SOC is located in a restricted area, and in order to guarantee the maximum security levels, the Centre was created in a high protection environment, protecting it from fire, water, electromagnetic fields, dust and other risks, such as intrusion and interference. The cell, where is the Super Computer is located, is an independent and free-standing structure, with fireproof steel panel flooring, ceiling and walls, both internally and externally.

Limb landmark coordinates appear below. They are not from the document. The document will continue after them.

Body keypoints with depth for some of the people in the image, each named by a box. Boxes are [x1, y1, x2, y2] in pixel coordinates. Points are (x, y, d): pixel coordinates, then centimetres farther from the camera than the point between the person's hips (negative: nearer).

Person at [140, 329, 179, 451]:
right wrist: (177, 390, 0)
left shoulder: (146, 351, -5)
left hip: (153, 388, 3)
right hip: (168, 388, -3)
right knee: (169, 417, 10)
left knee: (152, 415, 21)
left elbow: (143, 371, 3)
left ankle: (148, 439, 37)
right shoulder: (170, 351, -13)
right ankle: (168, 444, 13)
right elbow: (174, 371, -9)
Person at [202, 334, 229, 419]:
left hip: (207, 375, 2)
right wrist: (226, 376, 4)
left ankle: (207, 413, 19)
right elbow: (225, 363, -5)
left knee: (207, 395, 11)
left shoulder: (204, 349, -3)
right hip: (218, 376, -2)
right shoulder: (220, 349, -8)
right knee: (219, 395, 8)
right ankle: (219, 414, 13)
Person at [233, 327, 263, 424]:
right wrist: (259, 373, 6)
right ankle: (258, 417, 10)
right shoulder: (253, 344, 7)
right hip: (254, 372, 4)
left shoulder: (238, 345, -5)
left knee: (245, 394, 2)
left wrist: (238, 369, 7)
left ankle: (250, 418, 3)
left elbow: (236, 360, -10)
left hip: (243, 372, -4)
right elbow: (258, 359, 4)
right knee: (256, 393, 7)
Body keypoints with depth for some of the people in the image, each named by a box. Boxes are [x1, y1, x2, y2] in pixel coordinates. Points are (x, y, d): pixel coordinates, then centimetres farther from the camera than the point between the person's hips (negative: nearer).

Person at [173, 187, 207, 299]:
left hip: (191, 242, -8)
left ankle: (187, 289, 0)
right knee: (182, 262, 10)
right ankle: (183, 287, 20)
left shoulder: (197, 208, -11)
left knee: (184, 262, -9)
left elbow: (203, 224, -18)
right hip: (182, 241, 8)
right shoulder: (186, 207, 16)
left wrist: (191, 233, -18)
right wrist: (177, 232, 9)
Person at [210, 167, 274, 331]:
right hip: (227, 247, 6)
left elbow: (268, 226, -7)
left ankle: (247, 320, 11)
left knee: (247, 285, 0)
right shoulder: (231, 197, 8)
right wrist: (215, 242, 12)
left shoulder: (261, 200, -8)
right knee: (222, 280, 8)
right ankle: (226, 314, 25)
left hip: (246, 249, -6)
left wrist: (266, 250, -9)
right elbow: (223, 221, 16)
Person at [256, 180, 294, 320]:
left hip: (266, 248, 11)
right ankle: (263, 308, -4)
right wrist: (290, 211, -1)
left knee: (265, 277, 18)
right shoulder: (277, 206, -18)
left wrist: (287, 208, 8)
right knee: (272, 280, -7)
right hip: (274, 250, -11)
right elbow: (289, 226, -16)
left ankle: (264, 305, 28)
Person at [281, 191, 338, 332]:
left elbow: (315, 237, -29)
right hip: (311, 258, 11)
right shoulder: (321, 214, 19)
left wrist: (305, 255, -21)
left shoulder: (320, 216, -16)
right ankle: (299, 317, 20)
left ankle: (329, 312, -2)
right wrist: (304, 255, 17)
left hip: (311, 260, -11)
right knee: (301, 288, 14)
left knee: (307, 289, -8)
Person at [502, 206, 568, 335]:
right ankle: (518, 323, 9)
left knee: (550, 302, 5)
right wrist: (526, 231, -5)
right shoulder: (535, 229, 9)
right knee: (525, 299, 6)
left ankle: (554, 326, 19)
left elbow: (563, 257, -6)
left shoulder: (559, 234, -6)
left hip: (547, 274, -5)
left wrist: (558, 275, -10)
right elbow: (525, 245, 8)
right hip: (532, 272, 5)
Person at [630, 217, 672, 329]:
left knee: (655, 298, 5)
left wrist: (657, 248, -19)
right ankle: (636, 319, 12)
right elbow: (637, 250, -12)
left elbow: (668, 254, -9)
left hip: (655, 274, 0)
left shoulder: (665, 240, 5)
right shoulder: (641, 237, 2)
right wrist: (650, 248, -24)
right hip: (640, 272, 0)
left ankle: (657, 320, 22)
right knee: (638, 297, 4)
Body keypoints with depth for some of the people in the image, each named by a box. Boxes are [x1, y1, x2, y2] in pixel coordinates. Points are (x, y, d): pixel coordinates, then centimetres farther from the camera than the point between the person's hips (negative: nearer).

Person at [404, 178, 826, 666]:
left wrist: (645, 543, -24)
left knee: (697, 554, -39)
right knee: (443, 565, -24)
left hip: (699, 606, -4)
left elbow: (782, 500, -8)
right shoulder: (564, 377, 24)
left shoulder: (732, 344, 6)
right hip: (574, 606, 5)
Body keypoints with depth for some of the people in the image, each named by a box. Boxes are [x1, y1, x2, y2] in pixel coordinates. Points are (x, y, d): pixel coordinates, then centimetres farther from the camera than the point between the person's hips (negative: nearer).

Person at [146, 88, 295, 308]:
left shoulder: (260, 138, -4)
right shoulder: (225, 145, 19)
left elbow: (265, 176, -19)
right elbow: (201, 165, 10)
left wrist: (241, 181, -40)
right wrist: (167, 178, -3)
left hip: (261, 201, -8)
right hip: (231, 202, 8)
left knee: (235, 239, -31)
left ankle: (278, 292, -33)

Upon entering the room wherein lies the complex operative centre, you have the feeling that you are going to find yourself subject to the questioning that you often see in films. But the border between reality and fantasy is continuously overlooked by the Super Computer that supports SOC, capable of analysing and summarising the enormous mountain of collected data from the web and permitting the precise location of the perimeters of the threat in question.
Behind every fascinating story and even the most absorbing ones linked to the cyber world, there are two decisive factors that together allow the biggest challenges to be tackled: man, and the “machine” with its technology. The complexity of the security systems means that highly trained specialists are required in either the area of analysis and prevention of possible threats or in the most delicate phase, i.e. that of responding to attacks and prepare disaster recovery strategies. In the operative room there are about 45 analysts, a team of security experts who work daily on the data of thousands of clients, analysing around 13,000 security events, collected and then correlated every second by our system, managing 107 cyber incidents daily on average.
In the heart of SOC, a further specialist team was born, CSIRT (Computer Security Incident Response Team), composed of security experts and certified ethical hackers , who are able to manage the entire security cycle, from the attack to the full recovery of the system's functions.